**Dataset entries:**
=== Section Start ===

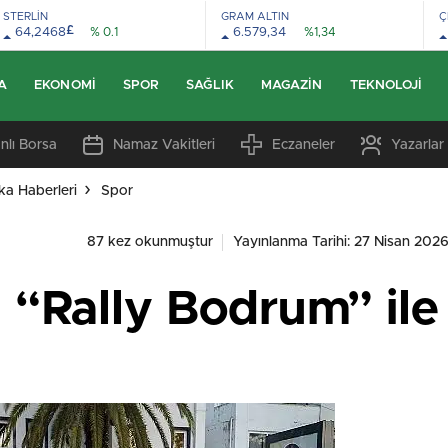
STERLİN
GRAM ALTIN
Ç
£
64,2468
% 0.1
6.579,34
%1,34
A
EKONOMI
SPOR
SAĞLIK
MAGAZIN
TEKNOLOJI
nlı Borsa
Namaz Vakitleri
Eczaneler
Yazarlar
ka Haberleri
Spor
87 kez okunmuştur
Yayınlanma Tarihi: 27 Nisan 2026
“Rally Bodrum” il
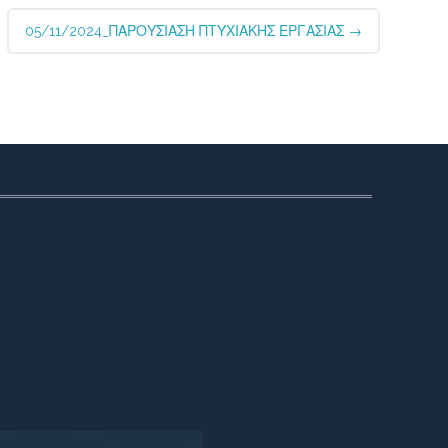
05/11/2024_ΠΑΡΟΥΣΙΑΣΗ ΠΤΥΧΙΑΚΗΣ ΕΡΓΑΣΙΑΣ
→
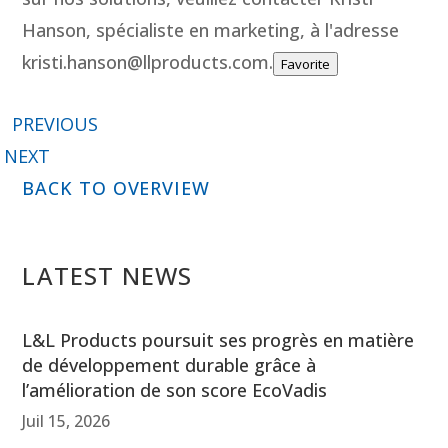
Hanson, spécialiste en marketing, à l'adresse
kristi.hanson@llproducts.com.
Favorite
PREVIOUS
NEXT
BACK TO OVERVIEW
LATEST NEWS
L&L Products poursuit ses progrès en matière
de développement durable grâce à
l’amélioration de son score EcoVadis
Juil 15, 2026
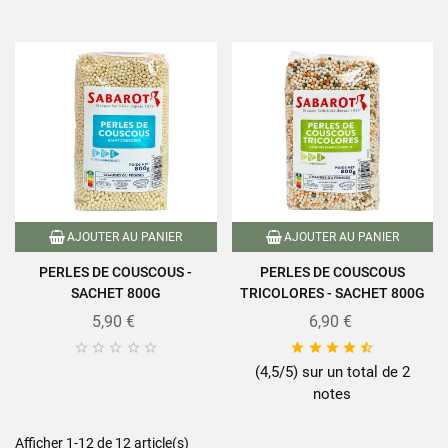
AJOUTER AU PANIER
AJOUTER AU PANIER
PERLES DE COUSCOUS -
PERLES DE COUSCOUS
SACHET 800G
TRICOLORES - SACHET 800G
5,90 €
6,90 €










(4,5/5) sur un total de 2
notes
Afficher 1-12 de 12 article(s)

=== Section End ===

**Exercise instructions:** Scan the records above for the word "SACHET". Copy each line that has it.

**Your response:**
SACHET 800G
TRICOLORES - SACHET 800G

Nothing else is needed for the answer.